Document segment:
--
Flatpak just pushed 115 and I was called in to do tech support. (Reassure that the sudden access to landing pages that "Compact View" used to hide didn't mean account access had broken and undo the changes that didn't get automatically settings-preserved based on using an existing user profile.)

I did what I could but does anyone know why the account names are no longer alphabetized and how to put the menu bar back above the toolbar when "Hide System titlebar" is unchecked?

Fun find with a USB-DVI KVM I just got. The manual says the "double-tap scroll lock to switch" feature only works on Windows... it turns out that, instead of listening for the scroll lock KEY, it's listening for the scroll lock LED... and macs have no Scroll Lock while modern X11 leaves it unbound by default. Probably a hack for regional keyboard layout variations and keymap customization. On the plus side, the KVM can be scripted using `xset`. :)
--
Records shown:
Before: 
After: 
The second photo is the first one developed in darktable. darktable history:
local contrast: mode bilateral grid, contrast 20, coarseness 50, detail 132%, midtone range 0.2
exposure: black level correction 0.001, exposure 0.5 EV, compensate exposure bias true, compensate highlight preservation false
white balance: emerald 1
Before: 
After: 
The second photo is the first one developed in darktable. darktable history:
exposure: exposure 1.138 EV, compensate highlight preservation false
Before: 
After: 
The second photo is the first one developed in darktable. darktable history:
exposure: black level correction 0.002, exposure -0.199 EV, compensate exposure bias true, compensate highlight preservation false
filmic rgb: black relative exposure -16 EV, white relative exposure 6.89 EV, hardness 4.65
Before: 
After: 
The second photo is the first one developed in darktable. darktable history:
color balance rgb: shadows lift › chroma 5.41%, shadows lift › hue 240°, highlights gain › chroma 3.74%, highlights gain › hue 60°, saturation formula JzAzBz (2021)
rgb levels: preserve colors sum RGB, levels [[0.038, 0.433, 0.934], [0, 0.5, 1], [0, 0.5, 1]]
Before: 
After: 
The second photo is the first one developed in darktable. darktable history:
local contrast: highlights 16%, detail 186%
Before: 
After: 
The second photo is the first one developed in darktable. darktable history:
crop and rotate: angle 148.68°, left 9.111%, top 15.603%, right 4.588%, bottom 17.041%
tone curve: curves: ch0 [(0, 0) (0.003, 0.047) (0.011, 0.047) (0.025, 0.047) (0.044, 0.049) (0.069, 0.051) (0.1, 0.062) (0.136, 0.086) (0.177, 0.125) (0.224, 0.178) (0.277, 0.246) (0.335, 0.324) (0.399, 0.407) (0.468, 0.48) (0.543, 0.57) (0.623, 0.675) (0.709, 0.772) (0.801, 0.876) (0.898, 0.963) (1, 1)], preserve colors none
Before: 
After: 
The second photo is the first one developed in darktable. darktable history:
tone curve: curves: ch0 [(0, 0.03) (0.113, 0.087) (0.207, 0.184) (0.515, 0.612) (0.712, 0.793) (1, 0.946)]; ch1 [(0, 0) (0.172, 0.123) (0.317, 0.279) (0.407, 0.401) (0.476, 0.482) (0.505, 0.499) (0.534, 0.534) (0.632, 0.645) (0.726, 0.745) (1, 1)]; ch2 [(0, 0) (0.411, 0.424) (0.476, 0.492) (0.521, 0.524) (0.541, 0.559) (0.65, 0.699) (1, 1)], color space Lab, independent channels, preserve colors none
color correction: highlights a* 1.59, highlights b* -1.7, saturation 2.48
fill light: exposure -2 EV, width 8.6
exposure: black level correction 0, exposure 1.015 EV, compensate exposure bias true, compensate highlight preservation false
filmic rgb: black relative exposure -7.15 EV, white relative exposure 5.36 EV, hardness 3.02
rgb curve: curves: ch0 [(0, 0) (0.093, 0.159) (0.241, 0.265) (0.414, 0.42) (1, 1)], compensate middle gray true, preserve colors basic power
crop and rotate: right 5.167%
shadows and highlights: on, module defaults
--
Exercise A: In the posts about a Flatpak update and a KVM switch, what does the KVM listen for instead of the scroll lock key?
Exercise B: Extend the posts about a Flatpak update and a KVM switch, starting after their final sentence.

Written reply A: The scroll lock LED.

Written reply B:
This anecdote has some of the most "I actually LOLed" lines I've heard in a long time. →
youtube.com/watch?v=oHmgpIqqXt

I forgot to mention it for a week, but my StuffIt test files now include proper "made using the mac version of StuffIt" ones, and I've added a repo of legally clear integration test files for DiskDoubler extractors. → github.com/ssokolow/diskdouble

For fun, I decided to theme up my retro LAN's file server to match the OS each folder is for.

I decided to do the Mac 68k stuff first, and I got a little carried away with seeing what I could do without relying on CSS, so what you see is an interesting mix of "tables for presentation" plus role=none and aria-hidden=true to absolve my sins. Now to retro-test it.

(Please excuse Firefox's flaky pixel positioning when rendering the fan-made Chicago and Monaco TTFs.)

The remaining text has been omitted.